## Prompt
Quote the lines of data below verbatim, from the line containing "Where is JM" through the line containing "Avg Maturity (Yrs)", both included.

## Dataset extract
········
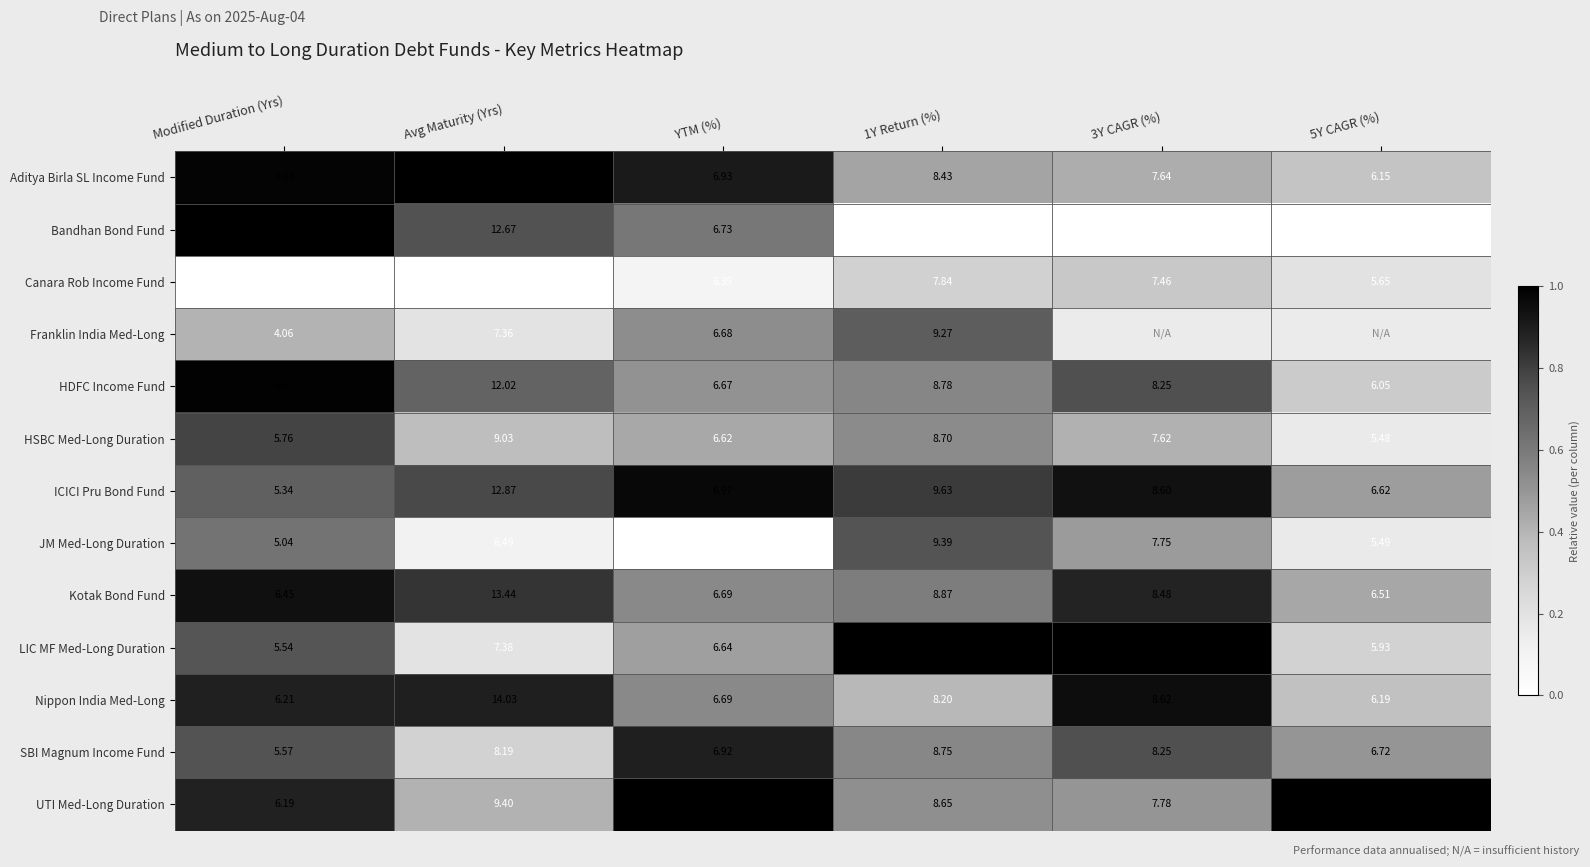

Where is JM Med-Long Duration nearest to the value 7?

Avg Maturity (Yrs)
········
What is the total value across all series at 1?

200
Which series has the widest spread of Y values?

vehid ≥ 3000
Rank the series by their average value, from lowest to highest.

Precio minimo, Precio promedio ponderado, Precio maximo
········
## Problem solution
Where is JM Med-Long Duration nearest to the value 7?

Avg Maturity (Yrs)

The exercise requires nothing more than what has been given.